Thirteen-year-old Britney Mroczkowski knows that becoming a world champion will take a lot of work.
But that's her goal before she turns 18 and is too old to compete in the youth division of the American Quarter Horse Association competitions.
Next month Britney and her 6-year-old chestnut mare, Easily Confided, will travel to Fort Worth, Texas. There they will compete in the 31st Annual American Quarter Horse Youth Association World Championship Show and Convention.
To get to to the big time, Britney had to earn a predetermined number of points at American Quarter Horse Association-approved shows in a year. She made it in less.
Britney learned how to ride when she was 6 and began jumping a year later.
Her aunt loaned her the first horse, Just Jolie. Then her family bought her Ruby, a jumper that cleared heights of 2 feet.
"Britney wanted to jump bigger, so we upgraded (to Easily Confided)," said Britney's mom, Cindy Mroczkowski. Easily Confided can jump 4 feet, she said.
The show in Texas is an invitational event that serves as a showcase for top American Quarter Horse youth exhibitors. More than 2,000 youths from all over the United States, Canada and several foreign countries will compete.
The young riders will compete for 30 world championship titles as well as prizes.
"I love spending time with my horse, going to the shows and seeing my friends from all over the state who compete on the circuit," said Britney, who will be in the eighth grade at Pine View Middle School this term. There she is a member of the National Honor Society and is on the high honor roll.

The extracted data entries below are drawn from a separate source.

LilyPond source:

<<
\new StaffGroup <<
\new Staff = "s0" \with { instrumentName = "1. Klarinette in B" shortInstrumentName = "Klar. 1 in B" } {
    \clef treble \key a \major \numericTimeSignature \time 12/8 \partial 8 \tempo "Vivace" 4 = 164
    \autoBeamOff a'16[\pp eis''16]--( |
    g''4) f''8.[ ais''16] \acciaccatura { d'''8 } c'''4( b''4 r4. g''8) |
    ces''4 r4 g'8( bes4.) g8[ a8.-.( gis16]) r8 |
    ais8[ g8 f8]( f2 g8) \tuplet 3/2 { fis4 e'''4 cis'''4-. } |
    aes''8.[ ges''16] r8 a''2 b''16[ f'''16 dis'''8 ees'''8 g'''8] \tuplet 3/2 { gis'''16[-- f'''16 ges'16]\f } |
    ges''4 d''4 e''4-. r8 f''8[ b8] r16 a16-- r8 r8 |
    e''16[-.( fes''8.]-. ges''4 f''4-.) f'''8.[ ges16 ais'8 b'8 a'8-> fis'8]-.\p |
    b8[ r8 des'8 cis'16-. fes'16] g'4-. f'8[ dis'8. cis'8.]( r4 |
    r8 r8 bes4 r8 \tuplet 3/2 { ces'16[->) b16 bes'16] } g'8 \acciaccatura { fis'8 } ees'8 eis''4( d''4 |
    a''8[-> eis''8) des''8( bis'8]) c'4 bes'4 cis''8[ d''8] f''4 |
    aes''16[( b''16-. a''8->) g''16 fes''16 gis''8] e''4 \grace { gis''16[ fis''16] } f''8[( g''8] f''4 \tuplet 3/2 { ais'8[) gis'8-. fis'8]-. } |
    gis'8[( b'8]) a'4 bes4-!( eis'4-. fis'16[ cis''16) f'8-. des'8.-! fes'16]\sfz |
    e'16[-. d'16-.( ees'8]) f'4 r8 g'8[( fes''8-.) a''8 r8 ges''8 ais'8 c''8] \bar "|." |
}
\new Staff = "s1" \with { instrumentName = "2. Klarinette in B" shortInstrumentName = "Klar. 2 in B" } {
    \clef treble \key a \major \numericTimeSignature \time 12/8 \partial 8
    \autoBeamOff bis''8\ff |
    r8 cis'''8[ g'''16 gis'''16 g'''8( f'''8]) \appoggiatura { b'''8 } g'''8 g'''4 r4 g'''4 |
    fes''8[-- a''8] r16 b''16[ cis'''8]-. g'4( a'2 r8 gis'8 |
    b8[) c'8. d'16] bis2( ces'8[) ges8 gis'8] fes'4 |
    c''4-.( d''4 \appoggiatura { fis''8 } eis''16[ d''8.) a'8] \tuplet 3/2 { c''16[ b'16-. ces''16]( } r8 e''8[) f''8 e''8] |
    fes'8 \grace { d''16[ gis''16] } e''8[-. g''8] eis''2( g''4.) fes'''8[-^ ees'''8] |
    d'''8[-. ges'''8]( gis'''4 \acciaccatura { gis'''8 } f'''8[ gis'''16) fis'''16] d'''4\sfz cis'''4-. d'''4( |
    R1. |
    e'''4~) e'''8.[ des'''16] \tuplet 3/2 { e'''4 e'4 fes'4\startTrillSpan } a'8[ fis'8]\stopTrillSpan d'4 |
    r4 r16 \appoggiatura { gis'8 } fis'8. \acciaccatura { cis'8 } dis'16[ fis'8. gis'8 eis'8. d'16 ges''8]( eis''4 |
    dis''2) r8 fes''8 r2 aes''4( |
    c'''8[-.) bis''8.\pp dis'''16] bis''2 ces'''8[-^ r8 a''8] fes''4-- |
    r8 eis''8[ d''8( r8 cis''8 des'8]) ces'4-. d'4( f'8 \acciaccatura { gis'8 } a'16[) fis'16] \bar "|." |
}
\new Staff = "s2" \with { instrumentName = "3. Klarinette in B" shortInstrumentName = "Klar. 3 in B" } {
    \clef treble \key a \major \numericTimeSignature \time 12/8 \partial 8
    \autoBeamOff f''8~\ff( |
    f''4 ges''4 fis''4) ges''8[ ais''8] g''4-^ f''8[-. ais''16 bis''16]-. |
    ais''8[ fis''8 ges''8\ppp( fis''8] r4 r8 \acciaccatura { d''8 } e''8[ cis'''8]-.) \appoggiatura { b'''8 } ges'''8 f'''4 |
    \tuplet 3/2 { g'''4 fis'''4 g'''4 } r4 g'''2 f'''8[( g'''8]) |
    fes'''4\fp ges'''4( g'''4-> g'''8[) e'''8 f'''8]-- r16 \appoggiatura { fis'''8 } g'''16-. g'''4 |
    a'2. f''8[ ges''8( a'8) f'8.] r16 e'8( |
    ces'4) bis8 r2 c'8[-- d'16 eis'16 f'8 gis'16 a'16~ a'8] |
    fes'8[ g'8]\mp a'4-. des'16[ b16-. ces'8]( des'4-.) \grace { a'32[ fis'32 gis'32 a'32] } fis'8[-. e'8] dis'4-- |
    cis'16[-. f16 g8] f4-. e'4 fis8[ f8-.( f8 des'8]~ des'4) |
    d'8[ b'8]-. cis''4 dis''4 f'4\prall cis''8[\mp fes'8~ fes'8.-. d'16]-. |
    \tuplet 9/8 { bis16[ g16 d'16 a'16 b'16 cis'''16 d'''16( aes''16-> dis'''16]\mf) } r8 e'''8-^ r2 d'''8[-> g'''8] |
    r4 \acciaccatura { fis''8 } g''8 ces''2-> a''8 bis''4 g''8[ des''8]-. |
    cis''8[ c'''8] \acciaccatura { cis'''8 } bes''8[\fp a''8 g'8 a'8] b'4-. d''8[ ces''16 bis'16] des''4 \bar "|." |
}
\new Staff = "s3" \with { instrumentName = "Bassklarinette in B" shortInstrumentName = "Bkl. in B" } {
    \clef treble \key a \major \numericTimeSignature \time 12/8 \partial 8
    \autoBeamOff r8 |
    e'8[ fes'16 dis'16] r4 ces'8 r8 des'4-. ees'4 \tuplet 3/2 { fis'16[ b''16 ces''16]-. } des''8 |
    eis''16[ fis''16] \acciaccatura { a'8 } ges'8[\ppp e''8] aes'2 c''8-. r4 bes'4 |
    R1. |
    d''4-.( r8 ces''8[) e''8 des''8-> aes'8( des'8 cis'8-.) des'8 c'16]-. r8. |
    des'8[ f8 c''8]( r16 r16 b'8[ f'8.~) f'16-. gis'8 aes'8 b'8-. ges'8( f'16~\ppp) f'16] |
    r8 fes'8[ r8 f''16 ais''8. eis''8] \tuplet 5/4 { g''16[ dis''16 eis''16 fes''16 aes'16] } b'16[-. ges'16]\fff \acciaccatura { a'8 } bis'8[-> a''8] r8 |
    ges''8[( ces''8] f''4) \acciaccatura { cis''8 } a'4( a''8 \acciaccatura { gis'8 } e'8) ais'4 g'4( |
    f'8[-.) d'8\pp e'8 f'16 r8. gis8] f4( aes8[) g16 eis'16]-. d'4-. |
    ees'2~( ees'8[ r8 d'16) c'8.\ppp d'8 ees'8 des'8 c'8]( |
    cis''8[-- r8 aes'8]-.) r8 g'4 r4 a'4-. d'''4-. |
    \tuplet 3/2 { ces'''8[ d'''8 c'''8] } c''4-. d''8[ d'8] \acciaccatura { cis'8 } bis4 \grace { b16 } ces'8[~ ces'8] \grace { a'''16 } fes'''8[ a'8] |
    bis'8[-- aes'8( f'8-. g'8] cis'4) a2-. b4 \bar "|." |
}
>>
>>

One of the highlights of her equestrian hobby was traveling to Lexington, Va., where she competed in the East Coast Championship Show in April. She won two first place awards and one second place.
"They had a cross country Olympic-style setup," she said. "I rode every day."
But it isn't all riding and glory for the young equestrian.
It's grooming, cleaning hooves and mucking out stables when she is on the road and providing lots of loving care for her mare.
"I like the work ethic involved," Mrs. Mroczkowski said.
Recently the mare, nicknamed Dallas, had a bruised leg, and Britney had to walk her twice a day.
"It took a while to heal," Britney said.
Two trainers work with Britney and her horse. In Tampa, the mare is stabled and trained at Showcase Farms on Dale Mabry Highway. Patty Shortino trains the horses that are stabled there. On the east coast of the state, Cindy Reddish of Palm City trains the horse.
When Britney isn't riding or studying, she likes to ski on the lake behind the home she shares with her mother and father, Mark Mroczkowski. She also takes art lessons.
But riding is her favorite pastime, and she wants to attend a college with a good equestrian team.
"I'll think about the Olympics someday," she said. "Mom says most Olympians are in their 30s, so I have plenty of time."